David discovers this when he broken out of the asylum, after a particularly explosive event centered around Syd. The people who break him out are freedom fighters working against a shadowy government agency that wants David's powers. Think of them as hippy Professor X.

That last statement says it all about the show, because this ain't your daddy's X-Men. It may be connected to that world, very tentatively, and the freedom fighters may be mutants, but this is not any comic book you've seen. Maybe if the 90s comic book era, when Vertigo from DC was king, ran Marvel then you could have found this as a trippy adaptation.

But migawds, is it good. Its weird, wild and totally non-mainstream. As Kent said, the music and set design say it all.
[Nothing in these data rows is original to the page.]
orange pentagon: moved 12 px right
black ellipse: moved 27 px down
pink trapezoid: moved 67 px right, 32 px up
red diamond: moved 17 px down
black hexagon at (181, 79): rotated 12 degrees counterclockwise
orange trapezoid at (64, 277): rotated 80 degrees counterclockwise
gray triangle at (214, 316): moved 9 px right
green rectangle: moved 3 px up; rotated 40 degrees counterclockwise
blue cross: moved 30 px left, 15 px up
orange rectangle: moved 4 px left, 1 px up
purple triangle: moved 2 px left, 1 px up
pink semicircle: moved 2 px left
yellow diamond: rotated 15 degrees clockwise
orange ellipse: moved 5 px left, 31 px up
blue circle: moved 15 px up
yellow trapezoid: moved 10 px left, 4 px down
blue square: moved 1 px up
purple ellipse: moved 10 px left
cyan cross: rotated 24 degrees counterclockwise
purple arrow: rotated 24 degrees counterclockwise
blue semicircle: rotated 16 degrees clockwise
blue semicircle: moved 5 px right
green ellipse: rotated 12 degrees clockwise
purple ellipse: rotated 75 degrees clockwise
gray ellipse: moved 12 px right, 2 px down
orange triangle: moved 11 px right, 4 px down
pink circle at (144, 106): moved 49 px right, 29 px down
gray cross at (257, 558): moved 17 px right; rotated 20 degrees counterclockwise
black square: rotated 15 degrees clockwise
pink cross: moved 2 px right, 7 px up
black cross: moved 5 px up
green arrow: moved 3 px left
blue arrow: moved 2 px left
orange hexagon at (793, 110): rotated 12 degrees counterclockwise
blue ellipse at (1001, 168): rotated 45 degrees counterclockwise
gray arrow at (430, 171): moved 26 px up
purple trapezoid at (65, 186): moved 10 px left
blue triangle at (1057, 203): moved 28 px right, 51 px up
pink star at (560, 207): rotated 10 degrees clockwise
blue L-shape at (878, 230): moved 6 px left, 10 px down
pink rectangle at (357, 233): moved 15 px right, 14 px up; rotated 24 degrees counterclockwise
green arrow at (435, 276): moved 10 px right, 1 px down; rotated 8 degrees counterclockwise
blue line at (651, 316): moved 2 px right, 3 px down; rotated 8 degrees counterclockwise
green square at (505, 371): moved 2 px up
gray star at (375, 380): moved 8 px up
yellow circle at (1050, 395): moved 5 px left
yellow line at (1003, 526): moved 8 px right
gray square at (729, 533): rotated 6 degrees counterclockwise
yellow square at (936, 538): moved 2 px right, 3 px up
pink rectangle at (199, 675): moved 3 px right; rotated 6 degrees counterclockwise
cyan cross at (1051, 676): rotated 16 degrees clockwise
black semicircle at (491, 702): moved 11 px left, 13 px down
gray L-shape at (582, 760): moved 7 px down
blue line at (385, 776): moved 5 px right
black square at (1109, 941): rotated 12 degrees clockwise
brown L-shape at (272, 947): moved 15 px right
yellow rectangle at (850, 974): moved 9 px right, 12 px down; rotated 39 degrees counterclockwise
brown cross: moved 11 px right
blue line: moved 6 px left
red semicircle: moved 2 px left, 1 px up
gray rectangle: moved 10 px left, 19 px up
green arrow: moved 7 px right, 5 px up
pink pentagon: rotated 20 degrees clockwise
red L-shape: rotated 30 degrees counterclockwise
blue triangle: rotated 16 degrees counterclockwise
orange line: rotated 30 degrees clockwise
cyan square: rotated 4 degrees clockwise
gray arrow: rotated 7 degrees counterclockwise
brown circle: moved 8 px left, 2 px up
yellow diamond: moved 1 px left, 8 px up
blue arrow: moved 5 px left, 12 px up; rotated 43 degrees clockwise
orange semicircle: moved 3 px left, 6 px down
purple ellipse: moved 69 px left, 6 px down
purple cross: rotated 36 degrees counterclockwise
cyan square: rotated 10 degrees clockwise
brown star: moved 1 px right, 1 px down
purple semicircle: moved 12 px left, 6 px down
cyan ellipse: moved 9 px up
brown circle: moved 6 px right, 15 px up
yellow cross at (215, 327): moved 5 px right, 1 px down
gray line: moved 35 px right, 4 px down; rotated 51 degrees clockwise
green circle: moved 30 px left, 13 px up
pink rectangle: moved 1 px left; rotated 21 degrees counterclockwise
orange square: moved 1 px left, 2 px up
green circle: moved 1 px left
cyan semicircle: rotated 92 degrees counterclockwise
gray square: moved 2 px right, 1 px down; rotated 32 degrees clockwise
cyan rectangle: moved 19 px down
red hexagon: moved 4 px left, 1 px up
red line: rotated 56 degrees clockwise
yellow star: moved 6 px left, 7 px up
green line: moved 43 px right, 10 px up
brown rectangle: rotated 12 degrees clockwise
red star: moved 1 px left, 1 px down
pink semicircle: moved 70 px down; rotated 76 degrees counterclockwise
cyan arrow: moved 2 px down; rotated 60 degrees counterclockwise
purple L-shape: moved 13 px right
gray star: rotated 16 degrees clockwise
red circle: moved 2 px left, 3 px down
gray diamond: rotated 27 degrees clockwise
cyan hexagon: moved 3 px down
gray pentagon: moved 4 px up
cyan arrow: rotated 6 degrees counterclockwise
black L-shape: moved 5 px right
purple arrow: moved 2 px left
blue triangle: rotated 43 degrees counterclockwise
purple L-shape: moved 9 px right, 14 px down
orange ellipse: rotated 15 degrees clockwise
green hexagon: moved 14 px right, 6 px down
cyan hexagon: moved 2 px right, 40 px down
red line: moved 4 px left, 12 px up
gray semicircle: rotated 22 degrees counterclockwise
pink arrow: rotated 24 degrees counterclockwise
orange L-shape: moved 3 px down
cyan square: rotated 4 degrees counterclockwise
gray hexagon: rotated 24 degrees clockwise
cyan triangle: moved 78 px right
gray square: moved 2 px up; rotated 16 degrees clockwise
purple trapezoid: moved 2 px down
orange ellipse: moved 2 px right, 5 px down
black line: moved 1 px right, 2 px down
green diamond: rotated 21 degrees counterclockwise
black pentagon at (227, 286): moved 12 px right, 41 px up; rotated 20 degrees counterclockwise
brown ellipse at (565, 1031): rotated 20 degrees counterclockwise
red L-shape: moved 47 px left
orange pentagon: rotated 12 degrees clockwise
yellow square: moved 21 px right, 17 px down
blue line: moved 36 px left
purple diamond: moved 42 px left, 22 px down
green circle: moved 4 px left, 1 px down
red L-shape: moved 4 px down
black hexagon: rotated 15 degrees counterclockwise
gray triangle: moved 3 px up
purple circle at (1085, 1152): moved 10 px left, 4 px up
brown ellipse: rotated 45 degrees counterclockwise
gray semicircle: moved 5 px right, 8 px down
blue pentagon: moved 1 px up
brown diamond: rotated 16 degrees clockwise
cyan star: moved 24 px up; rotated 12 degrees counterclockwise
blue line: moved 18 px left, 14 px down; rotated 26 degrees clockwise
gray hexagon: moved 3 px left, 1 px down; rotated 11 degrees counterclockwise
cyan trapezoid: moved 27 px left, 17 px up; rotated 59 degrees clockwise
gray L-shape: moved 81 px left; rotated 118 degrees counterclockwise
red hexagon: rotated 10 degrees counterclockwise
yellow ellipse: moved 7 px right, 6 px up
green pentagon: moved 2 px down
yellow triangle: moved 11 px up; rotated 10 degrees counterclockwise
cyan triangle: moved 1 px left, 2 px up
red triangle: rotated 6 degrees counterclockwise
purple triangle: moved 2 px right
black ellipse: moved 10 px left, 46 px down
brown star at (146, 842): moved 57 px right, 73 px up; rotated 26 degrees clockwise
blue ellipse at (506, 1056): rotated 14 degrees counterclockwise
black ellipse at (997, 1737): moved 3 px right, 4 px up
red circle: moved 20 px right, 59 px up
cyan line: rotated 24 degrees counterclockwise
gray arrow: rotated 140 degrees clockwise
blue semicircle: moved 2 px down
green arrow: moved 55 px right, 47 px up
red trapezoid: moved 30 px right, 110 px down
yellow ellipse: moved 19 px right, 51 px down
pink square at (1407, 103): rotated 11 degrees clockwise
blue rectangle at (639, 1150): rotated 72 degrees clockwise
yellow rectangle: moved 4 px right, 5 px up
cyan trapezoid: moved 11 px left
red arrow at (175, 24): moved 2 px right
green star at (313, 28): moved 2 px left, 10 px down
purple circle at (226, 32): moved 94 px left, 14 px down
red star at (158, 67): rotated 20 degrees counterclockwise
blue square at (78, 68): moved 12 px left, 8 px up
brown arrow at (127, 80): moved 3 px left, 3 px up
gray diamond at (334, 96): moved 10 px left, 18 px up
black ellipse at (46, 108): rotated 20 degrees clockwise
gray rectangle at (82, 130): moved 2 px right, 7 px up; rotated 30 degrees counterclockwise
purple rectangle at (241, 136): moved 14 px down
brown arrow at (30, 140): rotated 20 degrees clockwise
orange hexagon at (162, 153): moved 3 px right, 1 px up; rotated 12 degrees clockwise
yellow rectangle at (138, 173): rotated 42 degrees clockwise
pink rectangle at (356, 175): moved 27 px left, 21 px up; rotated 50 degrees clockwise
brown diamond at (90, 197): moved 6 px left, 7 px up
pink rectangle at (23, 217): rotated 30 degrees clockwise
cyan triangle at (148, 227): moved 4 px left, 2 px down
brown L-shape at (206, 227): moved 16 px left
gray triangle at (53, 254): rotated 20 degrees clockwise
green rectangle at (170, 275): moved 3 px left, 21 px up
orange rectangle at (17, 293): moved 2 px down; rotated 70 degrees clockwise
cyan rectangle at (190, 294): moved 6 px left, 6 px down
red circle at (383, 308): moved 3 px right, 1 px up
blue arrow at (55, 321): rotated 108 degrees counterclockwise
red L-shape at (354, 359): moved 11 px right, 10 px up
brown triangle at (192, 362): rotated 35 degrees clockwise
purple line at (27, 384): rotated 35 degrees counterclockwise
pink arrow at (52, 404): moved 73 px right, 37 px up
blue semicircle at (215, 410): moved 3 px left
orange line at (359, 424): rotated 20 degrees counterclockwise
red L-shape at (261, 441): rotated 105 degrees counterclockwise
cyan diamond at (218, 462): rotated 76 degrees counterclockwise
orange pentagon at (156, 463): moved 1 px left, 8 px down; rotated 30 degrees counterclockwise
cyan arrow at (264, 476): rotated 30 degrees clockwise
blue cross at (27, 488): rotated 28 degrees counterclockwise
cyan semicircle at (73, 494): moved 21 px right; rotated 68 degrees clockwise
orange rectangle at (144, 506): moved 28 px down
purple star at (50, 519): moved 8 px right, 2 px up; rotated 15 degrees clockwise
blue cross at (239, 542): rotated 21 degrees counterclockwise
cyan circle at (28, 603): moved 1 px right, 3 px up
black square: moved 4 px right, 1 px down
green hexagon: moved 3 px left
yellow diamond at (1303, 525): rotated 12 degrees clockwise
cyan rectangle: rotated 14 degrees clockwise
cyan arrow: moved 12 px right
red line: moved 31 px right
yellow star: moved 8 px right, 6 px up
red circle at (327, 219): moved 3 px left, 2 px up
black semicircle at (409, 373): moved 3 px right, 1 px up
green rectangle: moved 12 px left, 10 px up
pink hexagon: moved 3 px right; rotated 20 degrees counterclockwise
Its chaotic and all over the place, both in style and tone (one episode being a straight up horror movie) but keeps its continuity all wrapped in a straight jacket. It needs to, as the plot could easily escape the confines of its characters.

And sometimes, it kind of does, as we escape into 60s surrealism pop film with Jemaine Clement as Oliver Bird, the husband of the leader of the cadre that rescued David. Oliver is a power psychic who escape the bad guys into his own mind, frozen (literally) in an ice cube of his own making. That single episode made me wonder if we are seeing the entire series through David's psychically damaged eyes.

Its a short season, only 8 episodes. But it introduces and reveals so so fucking much in those few episodes. You may look back on those words, and find I have not said much. That is true, I am trying desperately to put the mood and tone I felt into words. My mantle of mediocrity means I cannot wrangle those images, those emotions, into tangible paragraphs. I am David and he is David, and I could not help but feel namely kinship with him as we were both someone a little detached from reality. But I can continue to recommend.